NextImg:CDC: Senior death rates fall as chronic illnesses kill fewer people

Death rates for seniors fell by more than 20% during the 20 years before COVID-19 as chronic afflictions killed fewer people, the Centers for Disease Control and Prevention reported Friday.

The federal agency found that mortality rates for Americans 65 and older dropped from 5,169 deaths per 100,000 people in 2000 to 4,073.8 per 100,000 in 2019, or 21.2%, with a slower rate of decline from 2009 onward.

The CDC found that age-adjusted death rates fell from 2000 to 2019 at varying rates for heart disease, cancer, chronic lower respiratory diseases, stroke, diabetes, kidney disease, and influenza and pneumonia.

Among women, death rates fell for all ages and racial groups.

Death rates for men aged 75 and older also declined steadily.

But death rates for all men aged 65 to 74 remained unchanged from 2012 through 2019. For Black men in the age group, the death rate increased by 0.3% annually over that period.

Death rates were also higher for seniors living in rural areas compared to those in urban areas.

The CDC noted that the findings build on pre-pandemic life expectancy studies that found deaths of despair increasing as older adults lived longer.  

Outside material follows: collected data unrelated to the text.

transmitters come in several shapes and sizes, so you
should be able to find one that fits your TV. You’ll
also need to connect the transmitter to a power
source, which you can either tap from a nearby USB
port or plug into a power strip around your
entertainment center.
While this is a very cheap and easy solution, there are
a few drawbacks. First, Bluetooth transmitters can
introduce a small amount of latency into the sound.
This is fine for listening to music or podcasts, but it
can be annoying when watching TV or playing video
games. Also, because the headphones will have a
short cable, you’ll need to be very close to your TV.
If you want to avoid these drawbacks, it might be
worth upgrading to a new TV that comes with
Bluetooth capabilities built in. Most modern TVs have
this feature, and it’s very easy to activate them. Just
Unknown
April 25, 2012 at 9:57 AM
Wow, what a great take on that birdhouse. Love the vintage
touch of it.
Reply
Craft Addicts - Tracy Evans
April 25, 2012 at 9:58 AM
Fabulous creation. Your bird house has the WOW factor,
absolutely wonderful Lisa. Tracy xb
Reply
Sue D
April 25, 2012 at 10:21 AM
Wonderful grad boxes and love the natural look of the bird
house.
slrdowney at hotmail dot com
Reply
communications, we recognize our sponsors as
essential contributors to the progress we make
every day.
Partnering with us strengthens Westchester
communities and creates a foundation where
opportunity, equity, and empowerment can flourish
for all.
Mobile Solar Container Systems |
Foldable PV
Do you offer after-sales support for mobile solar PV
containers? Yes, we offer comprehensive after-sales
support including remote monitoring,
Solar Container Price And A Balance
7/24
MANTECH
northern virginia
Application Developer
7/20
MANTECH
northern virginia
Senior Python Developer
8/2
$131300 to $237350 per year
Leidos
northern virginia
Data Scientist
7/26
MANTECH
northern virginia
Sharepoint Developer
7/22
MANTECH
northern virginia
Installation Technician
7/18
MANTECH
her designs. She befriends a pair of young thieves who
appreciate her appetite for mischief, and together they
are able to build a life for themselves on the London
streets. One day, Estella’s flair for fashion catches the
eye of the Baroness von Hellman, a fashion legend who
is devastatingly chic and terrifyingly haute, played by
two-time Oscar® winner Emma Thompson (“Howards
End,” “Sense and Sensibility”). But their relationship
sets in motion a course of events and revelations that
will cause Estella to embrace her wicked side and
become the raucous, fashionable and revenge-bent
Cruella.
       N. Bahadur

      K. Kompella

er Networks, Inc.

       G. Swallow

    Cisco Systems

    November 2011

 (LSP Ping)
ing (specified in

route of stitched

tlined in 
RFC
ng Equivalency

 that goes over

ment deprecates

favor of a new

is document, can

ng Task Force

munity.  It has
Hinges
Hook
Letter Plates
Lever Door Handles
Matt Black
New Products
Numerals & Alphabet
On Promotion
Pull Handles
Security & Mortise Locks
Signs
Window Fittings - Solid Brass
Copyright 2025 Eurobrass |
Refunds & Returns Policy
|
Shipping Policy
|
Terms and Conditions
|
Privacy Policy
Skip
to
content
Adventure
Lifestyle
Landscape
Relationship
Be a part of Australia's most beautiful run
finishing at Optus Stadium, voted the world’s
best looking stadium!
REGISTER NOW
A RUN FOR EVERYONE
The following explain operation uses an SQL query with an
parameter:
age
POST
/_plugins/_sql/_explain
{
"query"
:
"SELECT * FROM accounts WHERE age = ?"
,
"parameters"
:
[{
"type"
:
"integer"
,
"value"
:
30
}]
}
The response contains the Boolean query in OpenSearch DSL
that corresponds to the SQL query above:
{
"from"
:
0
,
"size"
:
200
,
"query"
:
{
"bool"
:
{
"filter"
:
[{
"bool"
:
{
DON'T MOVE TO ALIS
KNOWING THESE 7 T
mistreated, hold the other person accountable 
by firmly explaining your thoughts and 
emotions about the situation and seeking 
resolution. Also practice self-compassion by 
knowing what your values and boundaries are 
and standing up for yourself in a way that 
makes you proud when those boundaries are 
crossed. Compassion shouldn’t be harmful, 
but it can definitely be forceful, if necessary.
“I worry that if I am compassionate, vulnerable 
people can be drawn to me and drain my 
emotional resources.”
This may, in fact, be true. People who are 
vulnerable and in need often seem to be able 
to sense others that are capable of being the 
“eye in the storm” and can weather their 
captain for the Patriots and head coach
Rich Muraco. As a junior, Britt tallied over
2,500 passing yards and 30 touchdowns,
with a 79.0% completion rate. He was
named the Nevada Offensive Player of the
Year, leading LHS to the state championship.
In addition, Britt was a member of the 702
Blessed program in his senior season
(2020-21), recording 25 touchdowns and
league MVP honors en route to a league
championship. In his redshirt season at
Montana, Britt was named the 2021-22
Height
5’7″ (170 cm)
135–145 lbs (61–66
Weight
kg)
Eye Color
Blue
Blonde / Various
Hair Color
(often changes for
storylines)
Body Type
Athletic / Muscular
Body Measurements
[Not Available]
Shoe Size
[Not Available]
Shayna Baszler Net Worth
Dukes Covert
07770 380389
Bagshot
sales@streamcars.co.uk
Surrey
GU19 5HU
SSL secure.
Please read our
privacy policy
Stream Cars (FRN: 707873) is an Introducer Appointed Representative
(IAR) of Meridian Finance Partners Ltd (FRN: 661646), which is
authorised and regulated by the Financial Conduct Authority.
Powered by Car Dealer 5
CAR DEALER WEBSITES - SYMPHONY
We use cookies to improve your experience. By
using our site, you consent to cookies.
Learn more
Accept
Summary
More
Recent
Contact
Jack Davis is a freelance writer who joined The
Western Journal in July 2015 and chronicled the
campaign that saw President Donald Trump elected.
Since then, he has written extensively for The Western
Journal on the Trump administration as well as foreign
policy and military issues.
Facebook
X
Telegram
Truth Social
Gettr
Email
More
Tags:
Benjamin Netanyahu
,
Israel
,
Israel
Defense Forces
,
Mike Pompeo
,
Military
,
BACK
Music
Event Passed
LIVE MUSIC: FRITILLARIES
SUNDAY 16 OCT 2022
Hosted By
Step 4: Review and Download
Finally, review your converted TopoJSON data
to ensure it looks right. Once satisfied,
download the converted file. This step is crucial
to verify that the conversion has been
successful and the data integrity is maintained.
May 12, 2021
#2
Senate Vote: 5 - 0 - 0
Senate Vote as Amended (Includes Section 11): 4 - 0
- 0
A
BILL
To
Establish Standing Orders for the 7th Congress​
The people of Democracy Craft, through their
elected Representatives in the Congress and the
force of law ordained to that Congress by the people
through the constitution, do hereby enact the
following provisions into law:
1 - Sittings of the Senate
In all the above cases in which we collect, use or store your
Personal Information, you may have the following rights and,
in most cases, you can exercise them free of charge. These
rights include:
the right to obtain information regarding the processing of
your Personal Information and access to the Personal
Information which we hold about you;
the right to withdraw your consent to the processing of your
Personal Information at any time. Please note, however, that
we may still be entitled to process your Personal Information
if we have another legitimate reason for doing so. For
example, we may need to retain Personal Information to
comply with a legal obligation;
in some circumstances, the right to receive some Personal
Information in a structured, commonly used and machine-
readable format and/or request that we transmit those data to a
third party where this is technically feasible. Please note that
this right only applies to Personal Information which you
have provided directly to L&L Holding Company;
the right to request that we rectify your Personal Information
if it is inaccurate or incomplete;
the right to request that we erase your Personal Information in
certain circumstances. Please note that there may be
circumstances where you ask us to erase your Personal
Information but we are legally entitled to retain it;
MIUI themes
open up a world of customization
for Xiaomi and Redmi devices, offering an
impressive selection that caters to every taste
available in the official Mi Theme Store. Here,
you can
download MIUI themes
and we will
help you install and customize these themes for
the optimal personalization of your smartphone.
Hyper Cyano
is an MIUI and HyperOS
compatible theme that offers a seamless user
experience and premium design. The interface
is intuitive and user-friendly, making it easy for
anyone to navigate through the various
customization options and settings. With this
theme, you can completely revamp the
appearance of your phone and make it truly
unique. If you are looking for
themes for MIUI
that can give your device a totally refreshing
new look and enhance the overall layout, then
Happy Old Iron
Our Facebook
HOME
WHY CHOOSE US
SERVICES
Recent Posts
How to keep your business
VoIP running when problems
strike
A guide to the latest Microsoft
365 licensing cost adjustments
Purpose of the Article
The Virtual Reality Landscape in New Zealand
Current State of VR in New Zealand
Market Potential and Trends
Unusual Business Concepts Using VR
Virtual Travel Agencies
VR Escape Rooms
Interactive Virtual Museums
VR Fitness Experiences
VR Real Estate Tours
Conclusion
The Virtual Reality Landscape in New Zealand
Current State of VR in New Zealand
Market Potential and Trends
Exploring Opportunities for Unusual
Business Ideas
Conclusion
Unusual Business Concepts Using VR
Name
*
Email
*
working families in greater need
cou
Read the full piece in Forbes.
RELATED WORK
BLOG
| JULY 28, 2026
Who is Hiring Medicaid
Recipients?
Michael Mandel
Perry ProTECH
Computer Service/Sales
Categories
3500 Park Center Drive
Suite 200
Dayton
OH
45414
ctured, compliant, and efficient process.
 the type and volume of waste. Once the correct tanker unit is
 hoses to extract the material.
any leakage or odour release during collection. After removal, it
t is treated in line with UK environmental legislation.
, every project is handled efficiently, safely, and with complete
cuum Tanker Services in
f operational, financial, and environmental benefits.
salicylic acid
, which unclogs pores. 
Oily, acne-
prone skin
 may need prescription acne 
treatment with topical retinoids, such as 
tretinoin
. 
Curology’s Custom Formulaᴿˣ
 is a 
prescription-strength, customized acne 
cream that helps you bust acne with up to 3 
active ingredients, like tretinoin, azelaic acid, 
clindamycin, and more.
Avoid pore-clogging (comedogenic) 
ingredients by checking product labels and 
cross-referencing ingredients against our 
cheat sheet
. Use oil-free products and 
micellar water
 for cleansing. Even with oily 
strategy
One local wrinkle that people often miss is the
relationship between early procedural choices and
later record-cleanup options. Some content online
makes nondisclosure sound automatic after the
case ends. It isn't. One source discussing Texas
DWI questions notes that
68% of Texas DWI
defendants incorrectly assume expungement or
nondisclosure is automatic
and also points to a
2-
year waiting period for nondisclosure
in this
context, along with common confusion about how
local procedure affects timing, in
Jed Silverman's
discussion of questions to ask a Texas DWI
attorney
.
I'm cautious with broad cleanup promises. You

“These trends are attributed to a rise in drug- and alcohol-related and suicide deaths, along with a slowing of decline in deaths due to cardiovascular diseases,” CDC researchers Ellen A. Kramarow and Betzaida Tejada-Vera wrote in the report.

According to the researchers, their analysis of death rates for older adults before the pandemic “contributes to a comprehensive picture of U.S. mortality trends and provides context for changes that have occurred since 2020.”

“Older adults have been disproportionately affected by COVID-19, with about 75% of all COVID-19-related deaths since 2020 occurring in people age 65 and older,” Ms. Kramarow and Ms. Tejada-Vera wrote.